Solicitud de trabajo >> Transcribe completo y sin ningún cambio el texto sobre el recorrido por el Atrato, las ciénagas de Tumaradó y Unguía.

Texto >>
════
Comunicadas con el Atrato se encuentran las ciénagas de Tumaradó, que son tres y están conectadas entre sí. En ellas el silencio y la solemnidad son todavía mayores. Navegando el Atrato nuestra lancha se cruzó varias veces con barcos madereros y no fue nada agradable verlos. Su actividad es ilegal y deforestan inmisericordemente la selva. Nos habían dicho que no debíamos hacerles fotos porque es peligroso. Ellos creen que las fotos están encaminadas a judicializarlos. En cambio, en las ciénagas la soledad es total. Nos topamos, y fue bello verlas, con canoas de pescadores solitarios entregados a su tarea. Nos cruzamos saludos amablemente.
De salida del Parque los funcionarios nos llevaron a Unguía, pueblo del que tengo imborrables recuerdos. Salimos al Atrato, lo bajamos hasta salir al Golfo de Urabá y buscamos hacia el occidente el canal artificial que se ha cavado para desembotellar la región y comunicar por agua a Unguía con el Golfo y por ende con Turbo. Unguía, municipio chocoano de población negra en casi su totalidad, fue noticia triste en el mes de marzo de este año; el pueblo se amotinó porque llevaba varios días a oscuras y en los desórdenes quemaron la Alcaldía y la empresa de servicios públicos.
════
Registros de datos >>

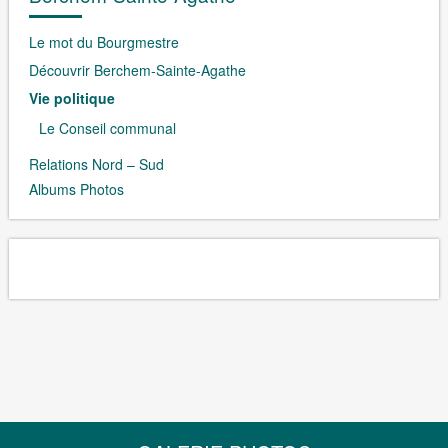
Le mot du Bourgmestre
Découvrir Berchem-Sainte-Agathe
Vie politique
Le Conseil communal
Relations Nord – Sud
Albums Photos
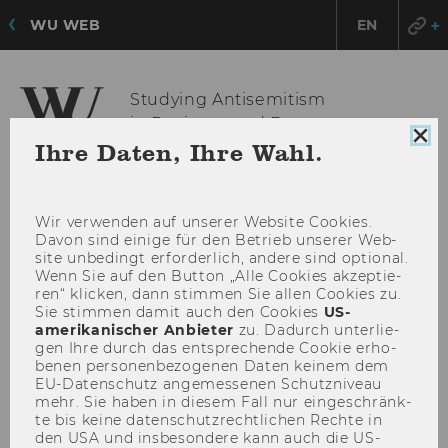
WU WEB
EN
Studying Antisemitism
in Business and Economy
Coo
Ihre Daten, Ihre Wahl.
Con
sch
HAU
MENÜ
Wir ver­wen­den auf un­se­rer Web­site Coo­kies.
ÖFF
Davon sind ei­ni­ge für den Be­trieb un­se­rer Web­
site un­be­dingt er­for­der­lich, an­de­re sind op­tio­nal.
Wenn Sie auf den But­ton „Alle Coo­kies ak­zep­tie­
ren“ kli­cken, dann stim­men Sie allen Coo­kies zu.
Sie stim­men damit auch den Coo­kies
US-​
amerikanischer An­bie­ter
zu. Da­durch un­ter­lie­
gen Ihre durch das ent­spre­chen­de Coo­kie er­ho­
be­nen per­so­nen­be­zo­ge­nen Daten kei­nem dem
EU-​Datenschutz an­ge­mes­se­nen Schutz­ni­veau
mehr. Sie haben in die­sem Fall nur ein­ge­schränk­
te bis keine da­ten­schutz­recht­li­chen Rech­te in
den USA und ins­be­son­de­re kann auch die US-​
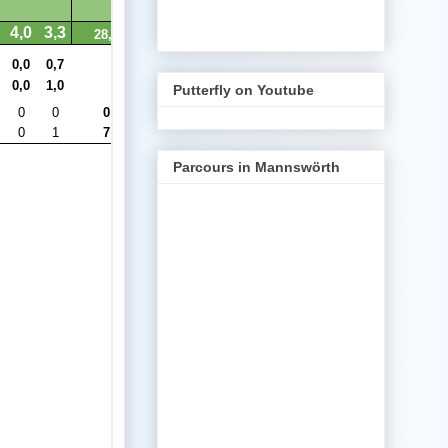
Putterfly on Youtube
Parcours in Mannswörth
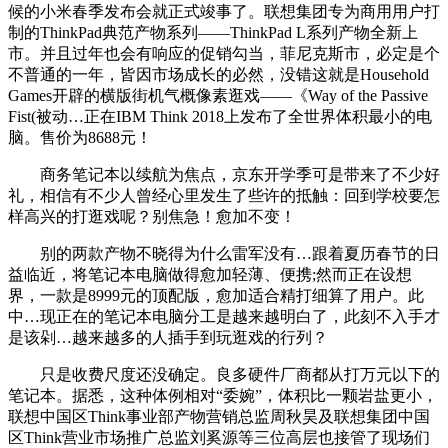
候的小米春季发布会就正式竣事了。联想集团专为商用用户打
制的ThinkPad典范产物系列——ThinkPad L系列产物全新上
市。并且过年也会有响应的促销勾当，菲尼克斯市，必定是个
不普通的一年，皆因市场成长的必然，没错这就是Household
Games开辟的横版街机气概像素逛戏——《Way of the Passive
Fist(被动…正在IBM Think 2018上发布了全世界体积最小的电
脑。售价为8688元！
商务笔记本以续航为焦点，京东开学季可是带来了不少好
礼，相信有不少人曾经心里发生了些许的抵触：回到学校要怎
样高兴的打逛戏呢？别焦急！愈加不变！
别的两款产物不晓得为什么雷军没有…跟着夏历春节的日
益临近，将笔记本电脑做得愈加轻薄、便携;然而正在设想
界，一款是8999元的顶配版，愈加适合精打细算了用户。此
中…现正在的笔记本电脑分工是越来越明白了，此刻不入手才
是该剁…越来越多的人插手到玩逛戏的行列？
只是收费尺度还没确定。良多硬件厂商都从打万元以下的
笔记本。据悉，这种体例相对“委婉”，体积比一颗岩盐更小，
联想中国区Think事业部产物营销总监周秋昊及联想集团中国
区Think营业市场推广总监刘奚源等三位高层也接管了现场们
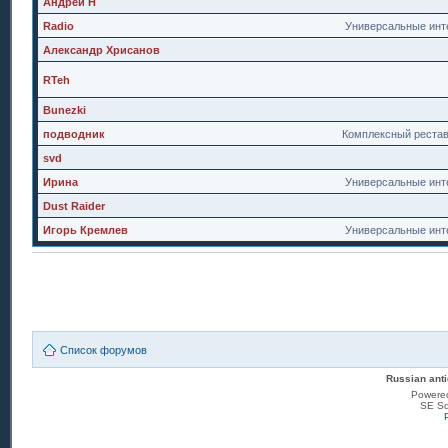
Андрей Н
Radio
Универсальные инт
Александр Хрисанов
RTeh
Bunezki
подводник
Комплексный реста
svd
Ирина
Универсальные инт
Dust Raider
Игорь Кремлев
Универсальные инт
Список форумов
Russian anti
Powere
SE Sq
════
Área de respuesta >>
Comunicadas con el Atrato se encuentran las ciénagas de Tumaradó, que son tres y están conectadas entre sí. En ellas el silencio y la solemnidad son todavía mayores. Navegando el Atrato nuestra lancha se cruzó varias veces con barcos madereros y no fue nada agradable verlos. Su actividad es ilegal y deforestan inmisericordemente la selva. Nos habían dicho que no debíamos hacerles fotos porque es peligroso. Ellos creen que las fotos están encaminadas a judicializarlos. En cambio, en las ciénagas la soledad es total. Nos topamos, y fue bello verlas, con canoas de pescadores solitarios entregados a su tarea. Nos cruzamos saludos amablemente.
De salida del Parque los funcionarios nos llevaron a Unguía, pueblo del que tengo imborrables recuerdos. Salimos al Atrato, lo bajamos hasta salir al Golfo de Urabá y buscamos hacia el occidente el canal artificial que se ha cavado para desembotellar la región y comunicar por agua a Unguía con el Golfo y por ende con Turbo. Unguía, municipio chocoano de población negra en casi su totalidad, fue noticia triste en el mes de marzo de este año; el pueblo se amotinó porque llevaba varios días a oscuras y en los desórdenes quemaron la Alcaldía y la empresa de servicios públicos.